## Your goal
Please write out the whole listing that follows exactly; the pictures stay out.

## Excerpted records
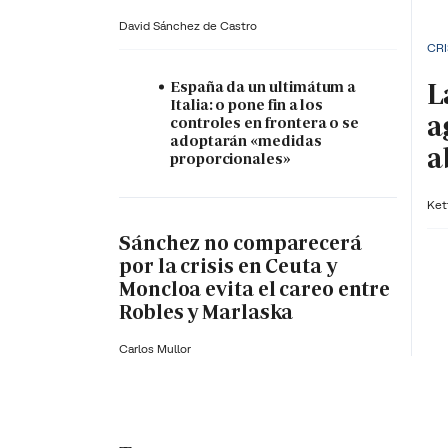
David Sánchez de Castro
CRI
L
España da un ultimátum a
Italia: o pone fin a los
a
controles en frontera o se
adoptarán «medidas
a
proporcionales»
Ket
Sánchez no comparecerá
por la crisis en Ceuta y
Moncloa evita el careo entre
Robles y Marlaska
Carlos Mullor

## Written answer
David Sánchez de Castro
CRI
L
España da un ultimátum a
Italia: o pone fin a los
a
controles en frontera o se
adoptarán «medidas
a
proporcionales»
Ket
Sánchez no comparecerá
por la crisis en Ceuta y
Moncloa evita el careo entre
Robles y Marlaska
Carlos Mullor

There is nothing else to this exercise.